━━━━━ DATA EXCERPT ━━━━━
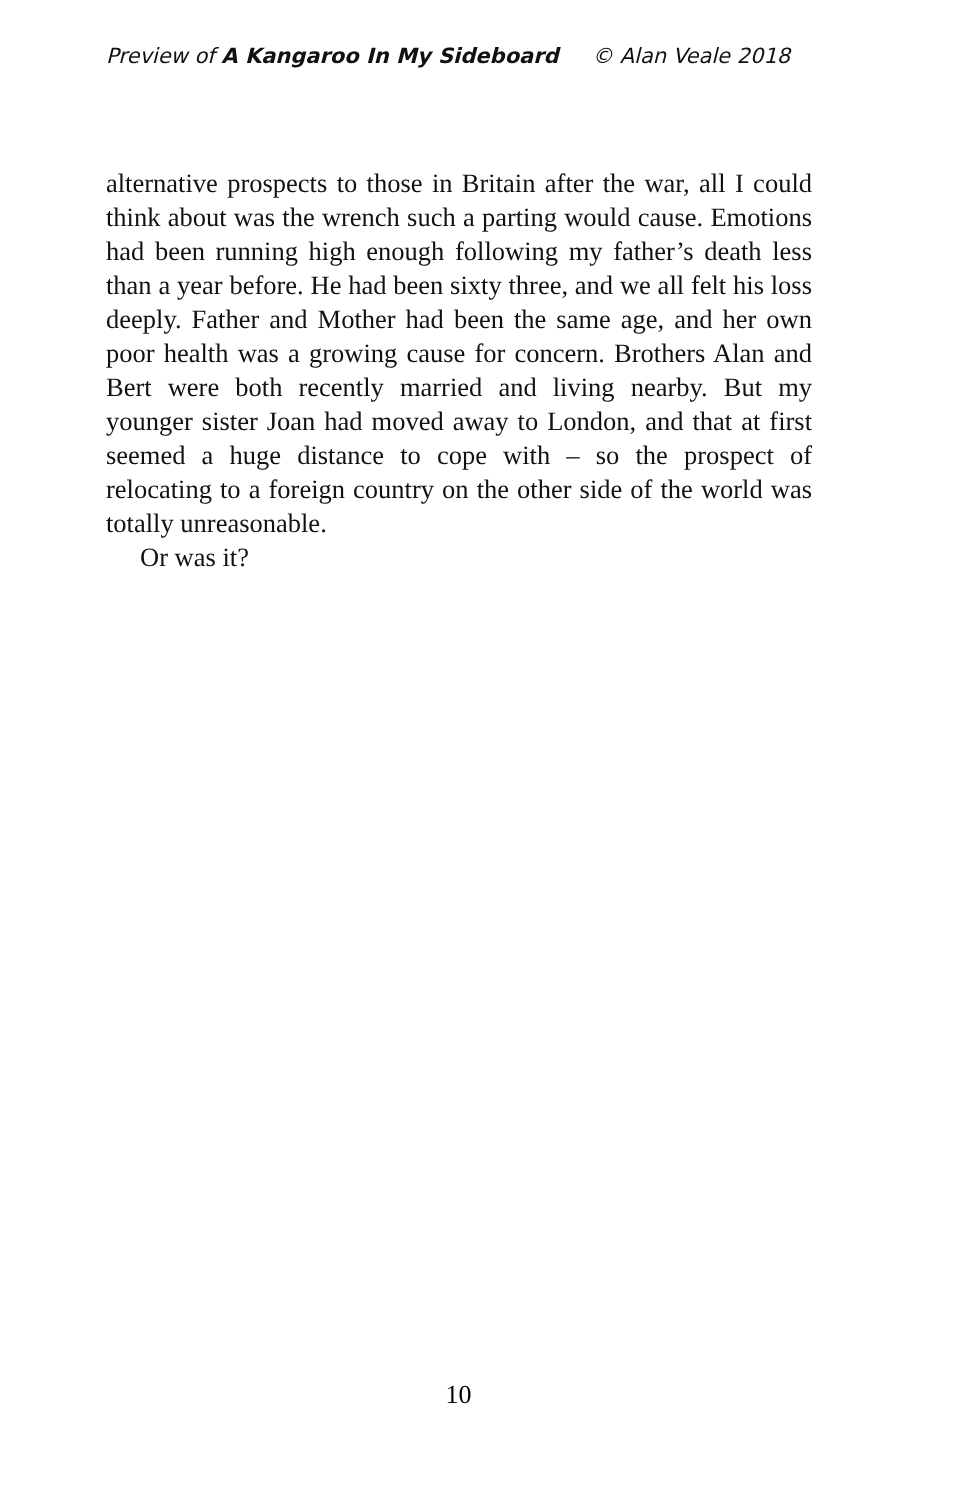Preview of A Kangaroo In My Sideboard © Alan Veale 2018
alternative prospects to those in Britain after the war, all I could think about was the wrench such a parting would cause. Emotions had been running high enough following my father’s death less than a year before. He had been sixty three, and we all felt his loss deeply. Father and Mother had been the same age, and her own poor health was a growing cause for concern. Brothers Alan and Bert were both recently married and living nearby. But my younger sister Joan had moved away to London, and that at first seemed a huge distance to cope with – so the prospect of relocating to a foreign country on the other side of the world was totally unreasonable.
Or was it?
10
━━━━━
▶ _TASK PROMPT_
The whole listing above should be restated word for word, minus any images.

▶ _WRITTEN RESPONSE_
Preview of A Kangaroo In My Sideboard © Alan Veale 2018
alternative prospects to those in Britain after the war, all I could think about was the wrench such a parting would cause. Emotions had been running high enough following my father’s death less than a year before. He had been sixty three, and we all felt his loss deeply. Father and Mother had been the same age, and her own poor health was a growing cause for concern. Brothers Alan and Bert were both recently married and living nearby. But my younger sister Joan had moved away to London, and that at first seemed a huge distance to cope with – so the prospect of relocating to a foreign country on the other side of the world was totally unreasonable.
Or was it?
10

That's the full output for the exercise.